Para salir adelante muchos emigran de Cuba. Conocen las dificultades, lo que cuesta adaptarse a otras costumbres y las dificultades de aprender un nuevo idioma.
“El problema es aferrarse a una opción, que sea realizable, por lejana que esté. Que cuando tú pases por la tienda o una concesionaria de automóviles, uno pueda decir, mira aquel auto, si trabajo duro, podré comprarlo. Si me esfuerzo, podré mejorar mi calidad de vida. Todo lo bueno que pueda pasar en tu vida depende de ti. Aquí las cosas no dependen de uno”, indica Sergio, vendedor a domicilio de ropa que clandestinamente importa de Panamá.
Sería muy pretencioso dibujar una Cuba monolítica. No existe. Hay demasiadas realidades superpuestas en la Isla. Pero si algo queda claro es que se ha perdido la capacidad de pensar en grande.
“Todos los 31 de diciembre, las personas nos trazamos metas. Y le decimos a los parientes y amigos ‘ojalá que para el año próximo se cumplan tus sueños'. ¿Pero cuáles son nuestros sueños? Mejorar salarialmente en el trabajo, poder hacerte santo, ganar una buena suma en la 'bolita' o marcharte del país. Son muy pocos los que tienen planes de ampliar sus negocios o los que pueden comprar una casa mejor o un coche moderno. Nuestras metas son de poco calado. Hacer un poco más de dinero y comer mayor cantidad de comida. El gobierno no has matado las esperanzas con ideologías, discursos antiimperialistas y odas a Fidel Castro”, opina Rachel, abogada.

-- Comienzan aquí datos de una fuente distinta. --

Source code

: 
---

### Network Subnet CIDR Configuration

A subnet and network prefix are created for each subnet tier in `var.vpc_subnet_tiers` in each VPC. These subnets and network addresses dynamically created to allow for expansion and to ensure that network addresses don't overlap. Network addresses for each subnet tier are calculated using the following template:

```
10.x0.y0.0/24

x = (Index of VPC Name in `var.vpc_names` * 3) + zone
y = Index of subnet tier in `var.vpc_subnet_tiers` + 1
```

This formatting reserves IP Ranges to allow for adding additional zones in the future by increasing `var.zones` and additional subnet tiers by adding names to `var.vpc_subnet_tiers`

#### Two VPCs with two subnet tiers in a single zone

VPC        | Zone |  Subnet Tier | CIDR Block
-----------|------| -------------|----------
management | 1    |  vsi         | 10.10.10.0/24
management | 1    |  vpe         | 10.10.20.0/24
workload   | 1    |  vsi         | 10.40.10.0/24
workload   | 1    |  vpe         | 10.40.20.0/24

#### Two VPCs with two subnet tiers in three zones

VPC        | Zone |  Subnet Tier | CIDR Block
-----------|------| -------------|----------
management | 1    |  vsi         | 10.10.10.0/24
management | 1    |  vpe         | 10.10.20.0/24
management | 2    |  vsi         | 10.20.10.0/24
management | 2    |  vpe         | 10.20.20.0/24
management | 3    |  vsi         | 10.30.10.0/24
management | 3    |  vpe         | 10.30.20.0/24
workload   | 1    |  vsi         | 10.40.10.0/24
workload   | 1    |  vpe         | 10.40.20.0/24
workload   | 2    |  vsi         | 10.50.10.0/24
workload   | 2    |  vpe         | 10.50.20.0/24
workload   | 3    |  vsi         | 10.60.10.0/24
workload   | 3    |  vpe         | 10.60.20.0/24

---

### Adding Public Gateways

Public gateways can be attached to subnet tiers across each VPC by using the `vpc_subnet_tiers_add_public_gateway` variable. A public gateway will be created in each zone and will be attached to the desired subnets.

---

Cuando usted indaga entre los cubanos, las aspiraciones para 2017 no tienen nada de ambiciosas. Todo lo contrario. Antonio, jubilado de 79 años, desea que este año “no se vaya la luz, que mejore la calidad del pan, que el Estado repare los edificios multifamiliares y que me aumenten a mil pesos la pensión a mil pesos”.
Lo dice con un tono que pretende parecer chistoso, pero que más bien da tristeza y compasión. Y es que entre los ciudadanos de a pie se percibe un escepticismo, cansancio, desazón y apatía que parece no tener cura. No es que no aspiren a vivir mejor. Es que no encuentran el modo de lograrlo.